Peter Martins, who led the New York City Ballet, resigned on January 1 after five dancers accused Martins of physical and verbal abuse dating back to 1993, the New York Times reports.
In a letter Martins wrote to the board announcing his retirement, effective immediately, he asserted that he has denied and will continue to deny the allegations of misconduct.“I cooperated fully in the investigation and understand it will be completed shortly,” Martins wrote. “I believe its findings would have vindicated me.”
In December the New York Times interviewed five dancers, including one who is still at the company, about Martins’ violent behavior towards dancers, including an incident where he allegedly slammed a dancer into a cement wall.
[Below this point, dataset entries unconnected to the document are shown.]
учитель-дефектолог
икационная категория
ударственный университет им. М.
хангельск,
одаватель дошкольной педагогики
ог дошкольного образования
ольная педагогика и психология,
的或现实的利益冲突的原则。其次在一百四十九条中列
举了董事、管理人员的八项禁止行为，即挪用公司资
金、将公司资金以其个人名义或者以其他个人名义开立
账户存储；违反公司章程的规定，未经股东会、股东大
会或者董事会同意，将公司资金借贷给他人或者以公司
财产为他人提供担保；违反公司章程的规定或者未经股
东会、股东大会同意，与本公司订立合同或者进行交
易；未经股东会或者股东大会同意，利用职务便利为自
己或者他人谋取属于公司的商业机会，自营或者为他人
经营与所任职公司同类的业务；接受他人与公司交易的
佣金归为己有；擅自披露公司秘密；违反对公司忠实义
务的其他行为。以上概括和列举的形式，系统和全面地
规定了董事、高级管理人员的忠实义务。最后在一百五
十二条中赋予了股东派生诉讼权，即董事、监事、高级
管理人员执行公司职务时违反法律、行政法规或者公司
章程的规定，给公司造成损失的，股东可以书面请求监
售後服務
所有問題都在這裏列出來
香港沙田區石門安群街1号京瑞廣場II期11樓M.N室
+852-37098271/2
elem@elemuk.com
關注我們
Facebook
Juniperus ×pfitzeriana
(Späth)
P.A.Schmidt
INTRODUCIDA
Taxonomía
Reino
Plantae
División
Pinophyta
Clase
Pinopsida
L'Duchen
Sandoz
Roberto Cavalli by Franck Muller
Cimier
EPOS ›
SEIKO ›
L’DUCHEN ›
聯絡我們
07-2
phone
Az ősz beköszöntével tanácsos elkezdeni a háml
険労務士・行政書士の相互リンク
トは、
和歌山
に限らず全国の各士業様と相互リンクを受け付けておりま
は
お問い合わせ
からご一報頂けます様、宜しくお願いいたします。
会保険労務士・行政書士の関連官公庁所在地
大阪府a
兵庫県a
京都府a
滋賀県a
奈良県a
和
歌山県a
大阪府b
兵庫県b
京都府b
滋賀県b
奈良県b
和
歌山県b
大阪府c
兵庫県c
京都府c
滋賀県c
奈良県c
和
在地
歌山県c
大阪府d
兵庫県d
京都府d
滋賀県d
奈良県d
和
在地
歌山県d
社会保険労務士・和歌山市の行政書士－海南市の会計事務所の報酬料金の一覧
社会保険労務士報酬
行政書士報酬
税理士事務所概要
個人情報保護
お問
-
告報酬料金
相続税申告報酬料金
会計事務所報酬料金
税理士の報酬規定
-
Martins was also arrested in 1992 on charges of beating his wife, Darci Kistler, who was also a principal dancer at the company.
The newspaper reports that in recent interviews dancers described a culture of intimidation under Martins which include body-shaming and engaging in sexual relationships with dancers who then reportedly received better roles in productions. The singer-songwriter Vanessa Carlton, who was a former dancer with the School of American Ballet, wrote in a letter to Robert I. Lipp, vice chairman of City Ballet: “Every single ex-dancer that I know, including myself, will be devastated if Peter is allowed to waltz back into his office.”
Board members learned of Martins’s resignation on January 1 as well as news of his arrest on December 28 for driving while intoxicated. The chairman of the board Charles W. Scharf issued a statement, writing: “The board takes seriously the allegations that have been made against him and we expect the independent investigation of those allegations to be completed soon.” The New York City Ballet is now working to find Martins’s successor.